**About this task**
Could you set down every entry exactly as it appears?

**Task material**
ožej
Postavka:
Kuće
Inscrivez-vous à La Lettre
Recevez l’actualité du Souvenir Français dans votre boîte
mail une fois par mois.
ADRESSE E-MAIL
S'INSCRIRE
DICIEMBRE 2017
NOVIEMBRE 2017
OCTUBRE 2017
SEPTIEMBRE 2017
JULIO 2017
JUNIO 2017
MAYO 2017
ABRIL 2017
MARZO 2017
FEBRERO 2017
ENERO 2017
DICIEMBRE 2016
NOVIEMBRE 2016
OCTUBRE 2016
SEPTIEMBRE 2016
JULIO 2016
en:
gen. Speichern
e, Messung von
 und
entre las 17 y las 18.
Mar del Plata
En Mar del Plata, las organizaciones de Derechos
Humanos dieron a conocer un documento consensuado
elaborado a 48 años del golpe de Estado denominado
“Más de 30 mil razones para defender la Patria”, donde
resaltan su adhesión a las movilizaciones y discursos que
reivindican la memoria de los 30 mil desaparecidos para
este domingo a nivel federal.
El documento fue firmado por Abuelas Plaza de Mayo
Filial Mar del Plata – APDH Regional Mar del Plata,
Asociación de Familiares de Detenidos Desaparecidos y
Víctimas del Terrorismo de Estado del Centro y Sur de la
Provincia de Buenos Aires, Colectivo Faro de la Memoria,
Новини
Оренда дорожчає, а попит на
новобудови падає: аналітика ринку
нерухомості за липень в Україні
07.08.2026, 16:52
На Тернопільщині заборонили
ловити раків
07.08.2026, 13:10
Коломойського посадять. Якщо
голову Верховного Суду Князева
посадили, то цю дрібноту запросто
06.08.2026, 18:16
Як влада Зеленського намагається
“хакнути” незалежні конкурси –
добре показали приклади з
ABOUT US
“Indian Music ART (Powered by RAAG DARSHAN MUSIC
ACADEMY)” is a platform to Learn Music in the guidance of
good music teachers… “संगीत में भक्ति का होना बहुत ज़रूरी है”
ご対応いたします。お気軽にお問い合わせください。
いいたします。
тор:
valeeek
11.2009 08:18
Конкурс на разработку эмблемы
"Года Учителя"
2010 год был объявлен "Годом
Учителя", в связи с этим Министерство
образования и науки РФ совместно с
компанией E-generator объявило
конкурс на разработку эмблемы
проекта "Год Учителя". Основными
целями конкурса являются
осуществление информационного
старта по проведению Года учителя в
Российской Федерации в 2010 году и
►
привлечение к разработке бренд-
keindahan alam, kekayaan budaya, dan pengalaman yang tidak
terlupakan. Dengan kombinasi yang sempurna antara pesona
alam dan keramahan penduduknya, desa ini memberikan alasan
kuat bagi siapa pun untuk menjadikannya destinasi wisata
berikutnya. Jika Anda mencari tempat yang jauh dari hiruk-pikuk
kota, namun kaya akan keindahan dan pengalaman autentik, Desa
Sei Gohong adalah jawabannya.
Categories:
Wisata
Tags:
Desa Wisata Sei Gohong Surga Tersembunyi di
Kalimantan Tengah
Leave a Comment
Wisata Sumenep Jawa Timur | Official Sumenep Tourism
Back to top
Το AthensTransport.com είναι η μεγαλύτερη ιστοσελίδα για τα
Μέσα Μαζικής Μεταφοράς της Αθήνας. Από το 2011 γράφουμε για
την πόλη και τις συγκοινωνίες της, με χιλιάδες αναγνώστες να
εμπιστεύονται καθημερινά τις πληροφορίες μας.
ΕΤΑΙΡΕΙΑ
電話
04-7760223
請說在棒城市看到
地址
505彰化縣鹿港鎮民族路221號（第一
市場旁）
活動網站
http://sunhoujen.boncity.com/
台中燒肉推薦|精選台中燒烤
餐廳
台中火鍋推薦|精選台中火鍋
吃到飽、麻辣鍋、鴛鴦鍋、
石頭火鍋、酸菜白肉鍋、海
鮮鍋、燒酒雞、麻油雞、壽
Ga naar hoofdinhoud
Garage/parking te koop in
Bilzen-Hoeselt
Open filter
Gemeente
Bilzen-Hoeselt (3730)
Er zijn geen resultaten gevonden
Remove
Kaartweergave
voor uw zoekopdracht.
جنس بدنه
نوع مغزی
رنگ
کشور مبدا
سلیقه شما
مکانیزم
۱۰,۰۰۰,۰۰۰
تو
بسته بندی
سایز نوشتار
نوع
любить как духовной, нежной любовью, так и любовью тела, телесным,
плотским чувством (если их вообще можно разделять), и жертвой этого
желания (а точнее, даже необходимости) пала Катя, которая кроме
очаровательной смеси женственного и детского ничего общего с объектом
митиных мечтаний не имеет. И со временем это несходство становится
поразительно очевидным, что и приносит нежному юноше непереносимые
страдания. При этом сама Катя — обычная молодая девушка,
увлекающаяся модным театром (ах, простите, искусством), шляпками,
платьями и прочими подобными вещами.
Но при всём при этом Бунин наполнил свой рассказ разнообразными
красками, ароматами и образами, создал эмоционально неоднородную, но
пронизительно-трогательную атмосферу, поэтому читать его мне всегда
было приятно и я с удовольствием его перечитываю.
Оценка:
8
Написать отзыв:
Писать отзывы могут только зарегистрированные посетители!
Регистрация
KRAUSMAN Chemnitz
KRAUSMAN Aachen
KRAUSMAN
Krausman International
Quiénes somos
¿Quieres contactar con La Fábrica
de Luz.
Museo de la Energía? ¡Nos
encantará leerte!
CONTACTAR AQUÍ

**Problem solution**
ožej
Postavka:
Kuće
Inscrivez-vous à La Lettre
Recevez l’actualité du Souvenir Français dans votre boîte
mail une fois par mois.
ADRESSE E-MAIL
S'INSCRIRE
DICIEMBRE 2017
NOVIEMBRE 2017
OCTUBRE 2017
SEPTIEMBRE 2017
JULIO 2017
JUNIO 2017
MAYO 2017
ABRIL 2017
MARZO 2017
FEBRERO 2017
ENERO 2017
DICIEMBRE 2016
NOVIEMBRE 2016
OCTUBRE 2016
SEPTIEMBRE 2016
JULIO 2016
en:
gen. Speichern
e, Messung von
 und
entre las 17 y las 18.
Mar del Plata
En Mar del Plata, las organizaciones de Derechos
Humanos dieron a conocer un documento consensuado
elaborado a 48 años del golpe de Estado denominado
“Más de 30 mil razones para defender la Patria”, donde
resaltan su adhesión a las movilizaciones y discursos que
reivindican la memoria de los 30 mil desaparecidos para
este domingo a nivel federal.
El documento fue firmado por Abuelas Plaza de Mayo
Filial Mar del Plata – APDH Regional Mar del Plata,
Asociación de Familiares de Detenidos Desaparecidos y
Víctimas del Terrorismo de Estado del Centro y Sur de la
Provincia de Buenos Aires, Colectivo Faro de la Memoria,
Новини
Оренда дорожчає, а попит на
новобудови падає: аналітика ринку
нерухомості за липень в Україні
07.08.2026, 16:52
На Тернопільщині заборонили
ловити раків
07.08.2026, 13:10
Коломойського посадять. Якщо
голову Верховного Суду Князева
посадили, то цю дрібноту запросто
06.08.2026, 18:16
Як влада Зеленського намагається
“хакнути” незалежні конкурси –
добре показали приклади з
ABOUT US
“Indian Music ART (Powered by RAAG DARSHAN MUSIC
ACADEMY)” is a platform to Learn Music in the guidance of
good music teachers… “संगीत में भक्ति का होना बहुत ज़रूरी है”
ご対応いたします。お気軽にお問い合わせください。
いいたします。
тор:
valeeek
11.2009 08:18
Конкурс на разработку эмблемы
"Года Учителя"
2010 год был объявлен "Годом
Учителя", в связи с этим Министерство
образования и науки РФ совместно с
компанией E-generator объявило
конкурс на разработку эмблемы
проекта "Год Учителя". Основными
целями конкурса являются
осуществление информационного
старта по проведению Года учителя в
Российской Федерации в 2010 году и
►
привлечение к разработке бренд-
keindahan alam, kekayaan budaya, dan pengalaman yang tidak
terlupakan. Dengan kombinasi yang sempurna antara pesona
alam dan keramahan penduduknya, desa ini memberikan alasan
kuat bagi siapa pun untuk menjadikannya destinasi wisata
berikutnya. Jika Anda mencari tempat yang jauh dari hiruk-pikuk
kota, namun kaya akan keindahan dan pengalaman autentik, Desa
Sei Gohong adalah jawabannya.
Categories:
Wisata
Tags:
Desa Wisata Sei Gohong Surga Tersembunyi di
Kalimantan Tengah
Leave a Comment
Wisata Sumenep Jawa Timur | Official Sumenep Tourism
Back to top
Το AthensTransport.com είναι η μεγαλύτερη ιστοσελίδα για τα
Μέσα Μαζικής Μεταφοράς της Αθήνας. Από το 2011 γράφουμε για
την πόλη και τις συγκοινωνίες της, με χιλιάδες αναγνώστες να
εμπιστεύονται καθημερινά τις πληροφορίες μας.
ΕΤΑΙΡΕΙΑ
電話
04-7760223
請說在棒城市看到
地址
505彰化縣鹿港鎮民族路221號（第一
市場旁）
活動網站
http://sunhoujen.boncity.com/
台中燒肉推薦|精選台中燒烤
餐廳
台中火鍋推薦|精選台中火鍋
吃到飽、麻辣鍋、鴛鴦鍋、
石頭火鍋、酸菜白肉鍋、海
鮮鍋、燒酒雞、麻油雞、壽
Ga naar hoofdinhoud
Garage/parking te koop in
Bilzen-Hoeselt
Open filter
Gemeente
Bilzen-Hoeselt (3730)
Er zijn geen resultaten gevonden
Remove
Kaartweergave
voor uw zoekopdracht.
جنس بدنه
نوع مغزی
رنگ
کشور مبدا
سلیقه شما
مکانیزم
۱۰,۰۰۰,۰۰۰
تو
بسته بندی
سایز نوشتار
نوع
любить как духовной, нежной любовью, так и любовью тела, телесным,
плотским чувством (если их вообще можно разделять), и жертвой этого
желания (а точнее, даже необходимости) пала Катя, которая кроме
очаровательной смеси женственного и детского ничего общего с объектом
митиных мечтаний не имеет. И со временем это несходство становится
поразительно очевидным, что и приносит нежному юноше непереносимые
страдания. При этом сама Катя — обычная молодая девушка,
увлекающаяся модным театром (ах, простите, искусством), шляпками,
платьями и прочими подобными вещами.
Но при всём при этом Бунин наполнил свой рассказ разнообразными
красками, ароматами и образами, создал эмоционально неоднородную, но
пронизительно-трогательную атмосферу, поэтому читать его мне всегда
было приятно и я с удовольствием его перечитываю.
Оценка:
8
Написать отзыв:
Писать отзывы могут только зарегистрированные посетители!
Регистрация
KRAUSMAN Chemnitz
KRAUSMAN Aachen
KRAUSMAN
Krausman International
Quiénes somos
¿Quieres contactar con La Fábrica
de Luz.
Museo de la Energía? ¡Nos
encantará leerte!
CONTACTAR AQUÍ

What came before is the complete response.